The AI Engine array consists of a 2D array of AI Engine tiles, where each AI Engine tile contains an AI Engine, memory module, and tile interconnect module. The AI Engine is a highly-optimized processor featuring a single-instruction multiple-data (SIMD) and very long instruction word (VLIW) processor containing a scalar unit, a vector unit, two load units, a single store unit, and an instruction fetch and decode unit. One VLIW instruction can support a maximum of two loads, one store, one scalar operation, one fixed-point or floating-point vector operation, and two move instructions. There is also a memory module available that is shared between its north, south, east, or west AI Engine neighbors, depending on the location of the tile within the array. An AI Engine can access its north, south, east, or west, and its own memory module.

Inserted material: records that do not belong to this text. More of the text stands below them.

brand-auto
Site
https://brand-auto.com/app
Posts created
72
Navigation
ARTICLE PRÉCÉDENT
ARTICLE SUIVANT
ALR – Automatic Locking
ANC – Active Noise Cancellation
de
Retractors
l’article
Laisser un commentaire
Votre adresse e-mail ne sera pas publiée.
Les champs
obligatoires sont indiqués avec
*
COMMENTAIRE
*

Each AI Engine tile has an AXI4-Stream switch that is a fully programmable 32-bit AXI4-Stream crossbar. It supports both circuit-switched and packet-switched streams with back-pressure. Through MM2S DMA and S2MM DMA, the AXI4-Stream switch provides stream access from and to AI Engine data memory. The switch also contains two 16-deep 33-bit (32-bit data + 1-bit TLAST) wide FIFOs, which can be chained to form a 32-deep FIFO by circuit-switching the output of one of the FIFOs to the other FIFO’s input.
More details on the AI Engine architecture can be found in AM009.